I am sorry that the hon. Gentleman is not at one with his local council. I understand his frustration, but all the improvements that he wants—fewer press officers, fewer officials, lower costs—can be achieved by sensible local authorities that merge their front-office and back-office functions, and I for one would very much welcome that.

Notwithstanding the Secretary of State’s answer to the right hon. Member for Exeter (Mr Bradshaw), will he think again about some of the smaller unitary authorities, which experience real difficulties when demands are placed on them in respect of, for example, social care? If just one child requires 24-hour care, that can throw the entire budget out. Will he consider the need for larger unitary authorities?

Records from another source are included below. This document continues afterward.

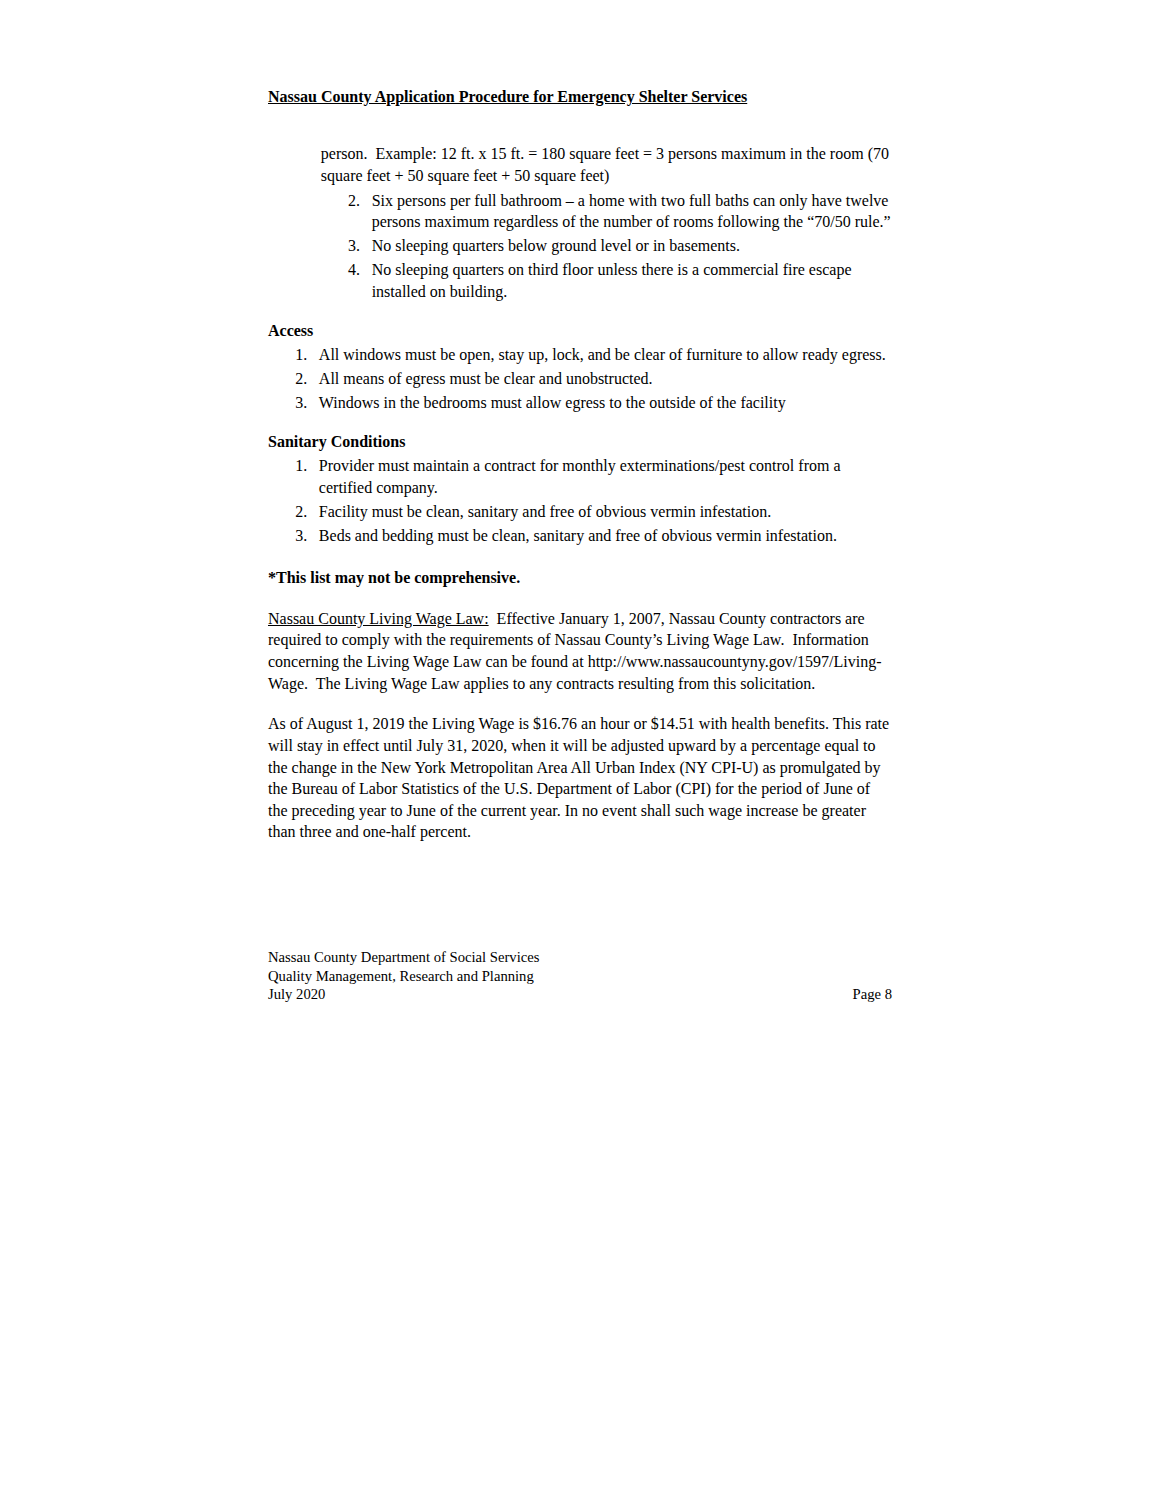Nassau County Application Procedure for Emergency Shelter Services
person. Example: 12 ft. x 15 ft. = 180 square feet = 3 persons maximum in the room (70 square feet + 50 square feet + 50 square feet)
Six persons per full bathroom – a home with two full baths can only have twelve persons maximum regardless of the number of rooms following the “70/50 rule.”
No sleeping quarters below ground level or in basements.
No sleeping quarters on third floor unless there is a commercial fire escape installed on building.
Access
All windows must be open, stay up, lock, and be clear of furniture to allow ready egress.
All means of egress must be clear and unobstructed.
Windows in the bedrooms must allow egress to the outside of the facility
Sanitary Conditions
Provider must maintain a contract for monthly exterminations/pest control from a certified company.
Facility must be clean, sanitary and free of obvious vermin infestation.
Beds and bedding must be clean, sanitary and free of obvious vermin infestation.
*This list may not be comprehensive.
Nassau County Living Wage Law: Effective January 1, 2007, Nassau County contractors are required to comply with the requirements of Nassau County’s Living Wage Law. Information concerning the Living Wage Law can be found at http://www.nassaucountyny.gov/1597/Living-Wage. The Living Wage Law applies to any contracts resulting from this solicitation.
As of August 1, 2019 the Living Wage is $16.76 an hour or $14.51 with health benefits. This rate will stay in effect until July 31, 2020, when it will be adjusted upward by a percentage equal to the change in the New York Metropolitan Area All Urban Index (NY CPI-U) as promulgated by the Bureau of Labor Statistics of the U.S. Department of Labor (CPI) for the period of June of the preceding year to June of the current year. In no event shall such wage increase be greater than three and one-half percent.
Nassau County Department of Social Services
Quality Management, Research and Planning
July 2020
Page 8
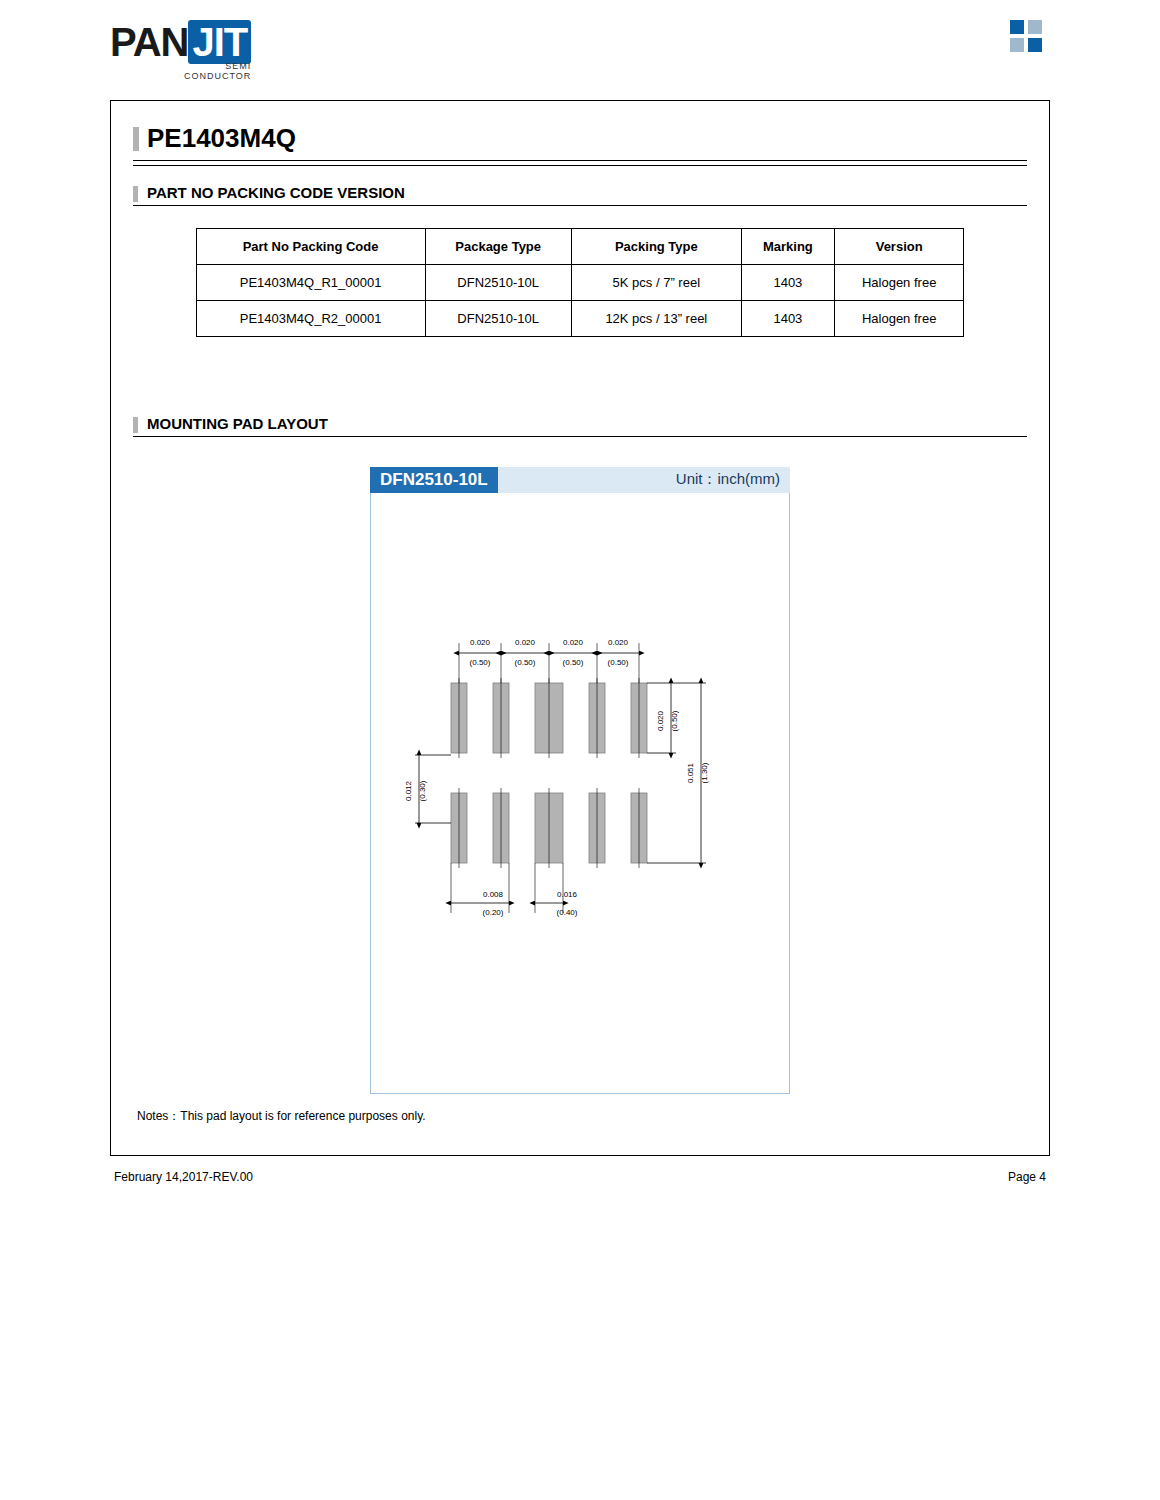PANJIT
SEMI
CONDUCTOR
PE1403M4Q
PART NO PACKING CODE VERSION
| Part No Packing Code | Package Type | Packing Type | Marking | Version |
| --- | --- | --- | --- | --- |
| PE1403M4Q_R1_00001 | DFN2510-10L | 5K pcs / 7” reel | 1403 | Halogen free |
| PE1403M4Q_R2_00001 | DFN2510-10L | 12K pcs / 13” reel | 1403 | Halogen free |
MOUNTING PAD LAYOUT
DFN2510-10L
Unit：inch(mm)
0.020 (0.50) 0.020 (0.50) 0.020 (0.50) 0.020 (0.50) 0.020 (0.50) 0.051 (1.30) 0.012 (0.30) 0.008 (0.20) 0.016 (0.40)
Notes：This pad layout is for reference purposes only.
February 14,2017-REV.00
Page 4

My hon. Friend makes my point far more eloquently than I could. The problem was that the restructured authorities—one of which would have been Exeter—were too small. They lacked critical mass, and there was a risk that they would be unable to take the necessary steps. It makes much more sense for larger local authorities to deal with matters in a more strategic way, and to work together closely. The days when an authority could rely on having its own chief executive, its own director of social services and its own education director are long gone. Authorities must now look towards merging their functions.